- Compito da svolgere -
Nel brano sull'arresto da Starbucks, in quale città Yara è stata incarcerata il 4 febbraio?
### Brano
Da Starbucks col collega: arrestata
Ci risiamo: iper-conservatori sauditi (sempre più forti) contro riformatori (ogni giorno più deboli). Ma anche Riad contro Gedda. Ovvero: la dura regione del Najd, terra di Islam wahhabita e codici beduini, contro il dolce e (relativamente) liberale Hijàz, da sempre cosmopolita per commerci e pellegrinaggi. In mezzo — come spesso avviene — una donna, che vive barricata in casa da giorni e ora teme perfino per la propria vita. Yara (il cognome è meglio non diffonderlo), 37 anni, partner di una società finanziaria, madre di tre figli, doppia nazionalità americana (nata in Libia da genitori giordani, è cresciuta in Utah) e saudita (come il marito, di Gedda appunto, dove vive la famiglia). Che il 4 febbraio è stata incarcerata a Riad per khulwa, promiscuità: insieme a un collega siriano era stata «sorpresa » in pieno giorno (ma loro certo non si nascondevano) in un moderno e trendy caffè Starbucks della capitale. Seduti a parlare di lavoro nel «settore famiglie », dove ristoranti e caffè relegano le donne e i gruppi misti, legali se composti da consanguinei o coniugati.
######
### Righe di dati
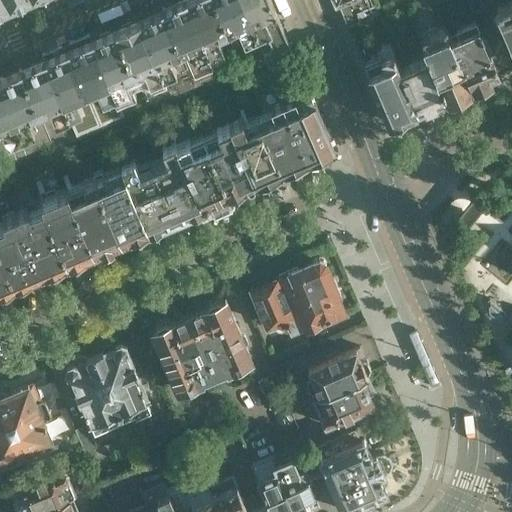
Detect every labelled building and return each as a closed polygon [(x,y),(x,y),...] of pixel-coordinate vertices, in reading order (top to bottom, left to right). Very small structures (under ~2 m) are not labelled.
######
- Risultato qui sotto -
A Riad.